Blog 11/20/2020 - The Big Guns of Tarawa

The Battle of Tarawa began today as the first U.S. offensive in the critical central Pacific during WWII. It would be the first time in the Pacific War that the U.S. forces would face serious Japanese opposition to an amphibious landing. The Japanese on Betio Island had a year to prepare their defensive positions. One of the surprises for the U.S. Navy & Marines were the Japanese four 8-inch guns that fired the opening rounds in the battle. As the invasion flotilla closed on the invasion beaches the fact remains that many USN Officers were unpleasantly surprised to experience major caliber near-misses bracketing the amphibious task force early on D-Day.
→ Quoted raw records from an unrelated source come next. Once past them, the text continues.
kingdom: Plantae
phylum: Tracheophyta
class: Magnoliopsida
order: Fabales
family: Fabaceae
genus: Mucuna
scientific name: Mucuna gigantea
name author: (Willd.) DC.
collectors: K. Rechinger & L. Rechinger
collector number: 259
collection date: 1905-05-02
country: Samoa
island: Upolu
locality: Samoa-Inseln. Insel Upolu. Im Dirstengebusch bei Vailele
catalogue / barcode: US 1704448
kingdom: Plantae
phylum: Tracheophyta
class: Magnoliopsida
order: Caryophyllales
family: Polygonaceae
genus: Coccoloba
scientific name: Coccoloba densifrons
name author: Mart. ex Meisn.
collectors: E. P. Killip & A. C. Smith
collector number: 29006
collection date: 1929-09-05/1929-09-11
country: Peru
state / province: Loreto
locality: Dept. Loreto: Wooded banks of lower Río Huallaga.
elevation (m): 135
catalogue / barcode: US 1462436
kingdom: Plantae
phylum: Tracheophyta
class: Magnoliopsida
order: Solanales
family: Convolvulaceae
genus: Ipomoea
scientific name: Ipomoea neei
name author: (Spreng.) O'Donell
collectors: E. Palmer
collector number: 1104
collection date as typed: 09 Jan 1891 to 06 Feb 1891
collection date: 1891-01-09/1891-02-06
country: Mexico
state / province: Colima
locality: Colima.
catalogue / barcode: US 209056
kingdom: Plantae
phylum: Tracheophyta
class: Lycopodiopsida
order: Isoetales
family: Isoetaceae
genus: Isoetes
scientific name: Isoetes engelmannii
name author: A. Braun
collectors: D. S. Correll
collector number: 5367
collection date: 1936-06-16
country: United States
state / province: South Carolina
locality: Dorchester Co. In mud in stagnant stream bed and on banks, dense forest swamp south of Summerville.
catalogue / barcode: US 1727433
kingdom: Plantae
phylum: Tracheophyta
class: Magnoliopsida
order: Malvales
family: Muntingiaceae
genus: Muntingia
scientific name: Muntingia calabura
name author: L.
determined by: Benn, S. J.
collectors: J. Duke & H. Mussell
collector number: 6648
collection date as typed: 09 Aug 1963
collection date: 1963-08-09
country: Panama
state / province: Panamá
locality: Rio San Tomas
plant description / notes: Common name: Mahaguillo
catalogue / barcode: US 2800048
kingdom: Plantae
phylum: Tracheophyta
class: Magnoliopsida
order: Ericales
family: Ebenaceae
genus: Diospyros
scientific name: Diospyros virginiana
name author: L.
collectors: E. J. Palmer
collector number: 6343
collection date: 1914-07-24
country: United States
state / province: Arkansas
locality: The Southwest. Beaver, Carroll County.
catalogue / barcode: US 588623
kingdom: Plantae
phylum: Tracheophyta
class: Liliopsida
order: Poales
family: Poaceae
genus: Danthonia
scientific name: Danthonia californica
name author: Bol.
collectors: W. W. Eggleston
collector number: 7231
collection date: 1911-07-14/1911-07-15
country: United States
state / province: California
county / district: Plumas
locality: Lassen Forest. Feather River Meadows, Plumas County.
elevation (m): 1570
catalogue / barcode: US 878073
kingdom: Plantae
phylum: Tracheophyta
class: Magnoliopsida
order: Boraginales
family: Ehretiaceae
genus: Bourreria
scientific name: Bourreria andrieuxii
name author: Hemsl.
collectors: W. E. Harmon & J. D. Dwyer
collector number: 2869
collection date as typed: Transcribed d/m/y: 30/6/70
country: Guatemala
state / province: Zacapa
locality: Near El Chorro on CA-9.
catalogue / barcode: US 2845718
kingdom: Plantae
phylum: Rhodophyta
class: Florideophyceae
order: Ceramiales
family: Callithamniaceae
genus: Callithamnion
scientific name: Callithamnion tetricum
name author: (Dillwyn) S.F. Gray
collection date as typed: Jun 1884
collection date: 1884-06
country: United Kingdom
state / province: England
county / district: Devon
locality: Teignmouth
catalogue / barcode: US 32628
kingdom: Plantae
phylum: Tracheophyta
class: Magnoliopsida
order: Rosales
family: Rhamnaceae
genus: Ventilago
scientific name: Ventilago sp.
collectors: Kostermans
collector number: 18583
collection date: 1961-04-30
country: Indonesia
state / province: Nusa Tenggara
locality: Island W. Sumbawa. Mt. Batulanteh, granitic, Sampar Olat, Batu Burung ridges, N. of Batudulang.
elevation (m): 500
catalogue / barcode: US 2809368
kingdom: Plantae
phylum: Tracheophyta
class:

The island's four 8-inch guns opened fire provoking a gunnery duel soon developed as the main batteries on the battleships Colorado and Maryland commenced rapid counter-battery fire. The USN guns proved accurate, with several of the 16-inch shells finding their marks. One battleship shell penetrated one gun's ammunition storage bunker, setting off a huge explosion and fireball as the ordnance went off. Three of the four guns were knocked out in short order. One continued its intermittent, though inaccurate, fire through the second day as pre-landing USN carrier aircraft bombing raids may have damaged their fire control systems. The naval gunfire damage to the big guns left the approach to the lagoon open.

Colonel David Shoup, USMC who was the architect of the Operation Order stated emphatically that the 2d Marine Division was fully aware of the presence of 8-inch guns on Betio as early as mid-August 1943. However, the division intelligence annex to Shoup's operation order, updated just nine days before the landing, discounts that the main guns were likely to be as large as 8-inch, insisting instead that "they are probably not more than 6-inch." The firing on Betio had barely subsided before unsubstantiated claims began to appear in print that the four 8-inch naval rifles used on Tarawa had been captured from the British during the fall of Singapore. Many prominent historians unwittingly helped perpetuated this story, among them the highly respected Samuel Eliot Morison in his definitive 15 volume "History of United States Naval Operations in World War II." In 1977, British writer William H. Bartsch published the results of personally examining each of the four guns on Tarawa and found markings confirming their manufacture by Vickers, the British Ordnance Company.

Under further investigation at the Imperial War Museum produced evidence that there were no 8-inch guns guarding the approaches of Singapore to be captured. The Vickers, Sons & Maxim Company records provided indicating the guns were part of a consignment of 12 8-inch guns sold in 1905 to the Japanese during the Russo-Japanese War. In truth, the guns at Tarawa came from a legitimate transaction with the British and not the conquest of Singapore in February 1942.